I close my eyes, releasing a breath, and hoping it will take my frustration with it. It doesn’t help a bit. I need to figure out what to do and fast. Once my fuel runs out, the ship will start to shut down all functions. And if I have nowhere to land when that begins to happen, I’ll be stuck floating in space until someone finds me.

If someone finds me.

That’s not a good option, either.

I only have enough supplies to last a short while aboard my ship. It could have made the trip between the Star Valley and my home planet after finishing with the crew I left behind to tie up the semantics of shipping home our trade of Emululite for freshwater. We need the minerals in the Emululite to make fuel while the Big Greens—oh, they hate when you call them that—have suffered for a millennium on a poisoned planet with water that rots.

Alas, I’d be starving and freezing by the time anyone from my planet even thought to look for me. I’m not due back for a while, and wanting to surprise my kin by returning from my post early—with good news—I hadn’t informed anyone that I was on my way back in the first place.

The only one truly surprised now is me. That I’m in this situation. That I let myself be caught so unprepared. That I’m now left with no option but to land on the next planet I come across.

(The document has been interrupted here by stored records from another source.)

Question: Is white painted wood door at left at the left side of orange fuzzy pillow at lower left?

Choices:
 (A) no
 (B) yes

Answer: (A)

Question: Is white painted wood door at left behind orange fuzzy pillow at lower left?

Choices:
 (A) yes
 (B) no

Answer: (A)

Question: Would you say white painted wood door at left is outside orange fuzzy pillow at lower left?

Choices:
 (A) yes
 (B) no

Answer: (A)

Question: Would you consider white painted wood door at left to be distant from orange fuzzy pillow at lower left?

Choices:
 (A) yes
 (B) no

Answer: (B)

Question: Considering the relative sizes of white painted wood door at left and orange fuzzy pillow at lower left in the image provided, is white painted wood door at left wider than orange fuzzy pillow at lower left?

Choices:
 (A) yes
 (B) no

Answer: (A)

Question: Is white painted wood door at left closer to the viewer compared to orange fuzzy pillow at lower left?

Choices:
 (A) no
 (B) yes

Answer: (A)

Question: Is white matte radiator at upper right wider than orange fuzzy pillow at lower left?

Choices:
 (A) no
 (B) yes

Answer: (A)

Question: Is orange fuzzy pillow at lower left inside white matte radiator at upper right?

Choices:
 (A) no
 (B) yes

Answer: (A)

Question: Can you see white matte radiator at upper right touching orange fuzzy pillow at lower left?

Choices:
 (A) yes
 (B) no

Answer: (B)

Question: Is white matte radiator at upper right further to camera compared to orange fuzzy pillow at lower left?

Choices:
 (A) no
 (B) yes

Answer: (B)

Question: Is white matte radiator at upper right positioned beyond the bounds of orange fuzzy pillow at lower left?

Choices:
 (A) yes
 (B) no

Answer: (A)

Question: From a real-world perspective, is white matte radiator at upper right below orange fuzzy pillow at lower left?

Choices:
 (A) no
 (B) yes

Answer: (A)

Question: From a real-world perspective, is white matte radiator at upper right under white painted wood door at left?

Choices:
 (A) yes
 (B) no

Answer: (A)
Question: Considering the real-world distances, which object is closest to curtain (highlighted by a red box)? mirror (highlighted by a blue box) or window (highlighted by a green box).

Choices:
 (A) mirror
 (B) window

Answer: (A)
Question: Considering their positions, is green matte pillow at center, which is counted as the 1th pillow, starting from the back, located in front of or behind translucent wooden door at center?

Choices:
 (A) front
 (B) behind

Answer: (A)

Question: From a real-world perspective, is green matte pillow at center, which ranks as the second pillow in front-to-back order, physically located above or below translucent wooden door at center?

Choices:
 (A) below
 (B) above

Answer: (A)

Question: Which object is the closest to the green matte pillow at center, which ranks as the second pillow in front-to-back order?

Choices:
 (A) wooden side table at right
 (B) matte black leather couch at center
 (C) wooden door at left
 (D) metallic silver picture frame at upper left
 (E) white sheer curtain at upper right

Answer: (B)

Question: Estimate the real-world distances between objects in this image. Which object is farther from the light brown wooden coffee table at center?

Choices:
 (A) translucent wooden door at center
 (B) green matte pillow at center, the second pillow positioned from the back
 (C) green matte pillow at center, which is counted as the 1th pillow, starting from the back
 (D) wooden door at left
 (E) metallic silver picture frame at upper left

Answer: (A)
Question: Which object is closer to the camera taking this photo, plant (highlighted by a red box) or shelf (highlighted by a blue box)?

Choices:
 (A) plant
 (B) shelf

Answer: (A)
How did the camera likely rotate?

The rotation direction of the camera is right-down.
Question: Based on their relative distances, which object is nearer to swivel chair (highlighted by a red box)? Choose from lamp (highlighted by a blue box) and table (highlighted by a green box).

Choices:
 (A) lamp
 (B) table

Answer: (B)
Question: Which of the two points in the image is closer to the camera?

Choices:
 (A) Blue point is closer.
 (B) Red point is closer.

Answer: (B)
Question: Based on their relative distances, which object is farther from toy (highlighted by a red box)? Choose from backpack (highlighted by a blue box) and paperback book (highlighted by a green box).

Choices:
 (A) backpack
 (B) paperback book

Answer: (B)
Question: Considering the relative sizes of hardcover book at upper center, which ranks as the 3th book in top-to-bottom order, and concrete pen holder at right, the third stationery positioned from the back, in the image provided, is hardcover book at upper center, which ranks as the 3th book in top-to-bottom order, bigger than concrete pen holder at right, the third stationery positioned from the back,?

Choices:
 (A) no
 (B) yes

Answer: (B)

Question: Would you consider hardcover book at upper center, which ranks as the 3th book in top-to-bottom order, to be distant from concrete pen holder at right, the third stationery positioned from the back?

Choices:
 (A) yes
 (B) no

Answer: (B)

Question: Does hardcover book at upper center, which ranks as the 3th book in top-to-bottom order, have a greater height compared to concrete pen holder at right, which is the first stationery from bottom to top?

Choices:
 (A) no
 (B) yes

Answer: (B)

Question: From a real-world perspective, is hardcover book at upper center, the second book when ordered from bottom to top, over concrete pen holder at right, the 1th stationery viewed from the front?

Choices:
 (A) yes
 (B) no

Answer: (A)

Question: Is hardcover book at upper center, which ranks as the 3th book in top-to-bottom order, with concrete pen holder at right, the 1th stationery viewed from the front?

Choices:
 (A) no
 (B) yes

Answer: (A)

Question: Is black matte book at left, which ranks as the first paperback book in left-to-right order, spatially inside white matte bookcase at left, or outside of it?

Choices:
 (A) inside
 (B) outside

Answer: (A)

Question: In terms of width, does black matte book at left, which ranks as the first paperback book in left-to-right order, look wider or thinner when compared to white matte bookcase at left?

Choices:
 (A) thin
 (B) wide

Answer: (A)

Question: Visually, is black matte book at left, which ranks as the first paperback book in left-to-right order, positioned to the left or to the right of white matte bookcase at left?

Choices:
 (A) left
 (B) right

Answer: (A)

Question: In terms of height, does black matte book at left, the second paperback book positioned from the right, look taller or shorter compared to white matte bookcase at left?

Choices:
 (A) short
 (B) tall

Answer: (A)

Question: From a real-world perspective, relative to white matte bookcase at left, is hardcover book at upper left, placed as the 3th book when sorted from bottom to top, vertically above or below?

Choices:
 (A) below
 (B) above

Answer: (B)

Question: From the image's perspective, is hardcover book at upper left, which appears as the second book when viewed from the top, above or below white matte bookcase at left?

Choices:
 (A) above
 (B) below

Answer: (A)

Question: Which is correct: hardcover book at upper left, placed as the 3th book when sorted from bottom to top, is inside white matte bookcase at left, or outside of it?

But since I have no choice, I open my eyes and begin to do what needs to be done if I want to survive.

“Bring the nearest sustainable planet up on the screen.”

Stars and darkness zoom by until the screen shows me a small planet. Mostly blue with patches of green here and there. Teachings that have been drilled into me all my life come to my mind in an instant.

Water is life. Honor the ground from which life grows.

Blue and green. Water and fertile land. What I need to survive is on this planet, but the presence of life-giving blue and greenery means the planet may already be inhabited. I can land there and use what time my ship has left running to send a beacon home. It will take a while to get here, as this is not any part of the galaxy that we have ever explored and the meteor shower exiting the hole threw me off, but at least I can survive while I wait for them.

When one travels through space at impossible speeds, things are rarely ever definite but most certainly finite.

That’s the one guarantee about the universe. It will go on forever. Meanwhile, I just have to survive until my kind finds me.

“Set a course to the planet.”

“Setting course.”

The ship revs up, speeding through the blue-black, star-speckled space now that it has somewhere to safely take me. I take control as we get closer, though, wanting to make sure this planet actually is safe before I land there. As we approach, I open the channels to pick up any signal that might be coming from the planet. Immediately, words pour through the speakers inside my control room. I can’t understand, but already I see the computer system analyzing whatever language is being spoken, and the screens zoom in on images of the planet appearing.